Quote every line of the records below word for word, keeping each line whole and in the same order.
--- Material provided ---
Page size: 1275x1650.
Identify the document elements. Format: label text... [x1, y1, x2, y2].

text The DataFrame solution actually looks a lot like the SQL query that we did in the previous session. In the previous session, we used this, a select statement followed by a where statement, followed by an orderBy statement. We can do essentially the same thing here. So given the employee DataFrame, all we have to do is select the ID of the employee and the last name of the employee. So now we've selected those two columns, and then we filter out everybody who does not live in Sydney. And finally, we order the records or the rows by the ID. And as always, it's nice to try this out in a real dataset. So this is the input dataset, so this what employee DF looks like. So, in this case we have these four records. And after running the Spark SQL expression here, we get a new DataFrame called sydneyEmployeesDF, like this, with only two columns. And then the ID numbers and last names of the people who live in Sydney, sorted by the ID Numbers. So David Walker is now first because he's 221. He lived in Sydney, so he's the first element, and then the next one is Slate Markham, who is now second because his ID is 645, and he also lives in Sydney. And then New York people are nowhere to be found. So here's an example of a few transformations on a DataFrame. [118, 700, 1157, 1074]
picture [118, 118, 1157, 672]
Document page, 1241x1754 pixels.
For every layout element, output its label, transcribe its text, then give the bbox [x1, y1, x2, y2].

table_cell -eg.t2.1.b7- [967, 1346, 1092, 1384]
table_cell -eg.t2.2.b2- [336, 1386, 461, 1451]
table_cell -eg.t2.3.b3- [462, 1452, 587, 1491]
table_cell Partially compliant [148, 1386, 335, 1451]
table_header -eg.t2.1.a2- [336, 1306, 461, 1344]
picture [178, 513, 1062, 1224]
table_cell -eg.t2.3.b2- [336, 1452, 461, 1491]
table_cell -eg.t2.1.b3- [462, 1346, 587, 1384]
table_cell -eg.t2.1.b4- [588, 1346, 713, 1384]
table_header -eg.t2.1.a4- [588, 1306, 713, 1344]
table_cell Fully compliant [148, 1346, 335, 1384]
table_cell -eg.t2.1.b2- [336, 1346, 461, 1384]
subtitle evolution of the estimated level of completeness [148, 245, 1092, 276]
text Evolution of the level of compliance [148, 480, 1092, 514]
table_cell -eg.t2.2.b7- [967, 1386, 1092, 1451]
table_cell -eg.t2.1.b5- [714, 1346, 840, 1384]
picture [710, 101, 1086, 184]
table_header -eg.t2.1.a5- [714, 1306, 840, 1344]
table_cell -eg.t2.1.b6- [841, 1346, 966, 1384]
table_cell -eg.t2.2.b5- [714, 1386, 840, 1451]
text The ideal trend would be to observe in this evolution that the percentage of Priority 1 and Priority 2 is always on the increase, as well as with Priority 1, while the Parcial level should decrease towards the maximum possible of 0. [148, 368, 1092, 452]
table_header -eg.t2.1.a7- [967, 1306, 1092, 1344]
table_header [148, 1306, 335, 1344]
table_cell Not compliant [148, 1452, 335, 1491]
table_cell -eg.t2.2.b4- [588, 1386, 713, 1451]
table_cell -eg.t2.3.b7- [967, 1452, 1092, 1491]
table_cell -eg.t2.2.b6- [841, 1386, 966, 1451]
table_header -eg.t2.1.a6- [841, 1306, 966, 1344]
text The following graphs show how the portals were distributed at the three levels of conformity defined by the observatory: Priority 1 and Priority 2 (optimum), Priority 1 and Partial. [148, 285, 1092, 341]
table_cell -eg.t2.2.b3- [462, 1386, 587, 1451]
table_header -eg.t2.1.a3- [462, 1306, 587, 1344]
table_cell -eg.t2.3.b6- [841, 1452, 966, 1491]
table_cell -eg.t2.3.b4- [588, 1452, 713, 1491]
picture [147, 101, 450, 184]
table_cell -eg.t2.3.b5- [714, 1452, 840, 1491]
---
> Full output
Page size: 1275x1650.
Identify the document elements. Format: label text... [x1, y1, x2, y2].

text The DataFrame solution actually looks a lot like the SQL query that we did in the previous session. In the previous session, we used this, a select statement followed by a where statement, followed by an orderBy statement. We can do essentially the same thing here. So given the employee DataFrame, all we have to do is select the ID of the employee and the last name of the employee. So now we've selected those two columns, and then we filter out everybody who does not live in Sydney. And finally, we order the records or the rows by the ID. And as always, it's nice to try this out in a real dataset. So this is the input dataset, so this what employee DF looks like. So, in this case we have these four records. And after running the Spark SQL expression here, we get a new DataFrame called sydneyEmployeesDF, like this, with only two columns. And then the ID numbers and last names of the people who live in Sydney, sorted by the ID Numbers. So David Walker is now first because he's 221. He lived in Sydney, so he's the first element, and then the next one is Slate Markham, who is now second because his ID is 645, and he also lives in Sydney. And then New York people are nowhere to be found. So here's an example of a few transformations on a DataFrame. [118, 700, 1157, 1074]
picture [118, 118, 1157, 672]
Document page, 1241x1754 pixels.
For every layout element, output its label, transcribe its text, then give the bbox [x1, y1, x2, y2].

table_cell -eg.t2.1.b7- [967, 1346, 1092, 1384]
table_cell -eg.t2.2.b2- [336, 1386, 461, 1451]
table_cell -eg.t2.3.b3- [462, 1452, 587, 1491]
table_cell Partially compliant [148, 1386, 335, 1451]
table_header -eg.t2.1.a2- [336, 1306, 461, 1344]
picture [178, 513, 1062, 1224]
table_cell -eg.t2.3.b2- [336, 1452, 461, 1491]
table_cell -eg.t2.1.b3- [462, 1346, 587, 1384]
table_cell -eg.t2.1.b4- [588, 1346, 713, 1384]
table_header -eg.t2.1.a4- [588, 1306, 713, 1344]
table_cell Fully compliant [148, 1346, 335, 1384]
table_cell -eg.t2.1.b2- [336, 1346, 461, 1384]
subtitle evolution of the estimated level of completeness [148, 245, 1092, 276]
text Evolution of the level of compliance [148, 480, 1092, 514]
table_cell -eg.t2.2.b7- [967, 1386, 1092, 1451]
table_cell -eg.t2.1.b5- [714, 1346, 840, 1384]
picture [710, 101, 1086, 184]
table_header -eg.t2.1.a5- [714, 1306, 840, 1344]
table_cell -eg.t2.1.b6- [841, 1346, 966, 1384]
table_cell -eg.t2.2.b5- [714, 1386, 840, 1451]
text The ideal trend would be to observe in this evolution that the percentage of Priority 1 and Priority 2 is always on the increase, as well as with Priority 1, while the Parcial level should decrease towards the maximum possible of 0. [148, 368, 1092, 452]
table_header -eg.t2.1.a7- [967, 1306, 1092, 1344]
table_header [148, 1306, 335, 1344]
table_cell Not compliant [148, 1452, 335, 1491]
table_cell -eg.t2.2.b4- [588, 1386, 713, 1451]
table_cell -eg.t2.3.b7- [967, 1452, 1092, 1491]
table_cell -eg.t2.2.b6- [841, 1386, 966, 1451]
table_header -eg.t2.1.a6- [841, 1306, 966, 1344]
text The following graphs show how the portals were distributed at the three levels of conformity defined by the observatory: Priority 1 and Priority 2 (optimum), Priority 1 and Partial. [148, 285, 1092, 341]
table_cell -eg.t2.2.b3- [462, 1386, 587, 1451]
table_header -eg.t2.1.a3- [462, 1306, 587, 1344]
table_cell -eg.t2.3.b6- [841, 1452, 966, 1491]
table_cell -eg.t2.3.b4- [588, 1452, 713, 1491]
picture [147, 101, 450, 184]
table_cell -eg.t2.3.b5- [714, 1452, 840, 1491]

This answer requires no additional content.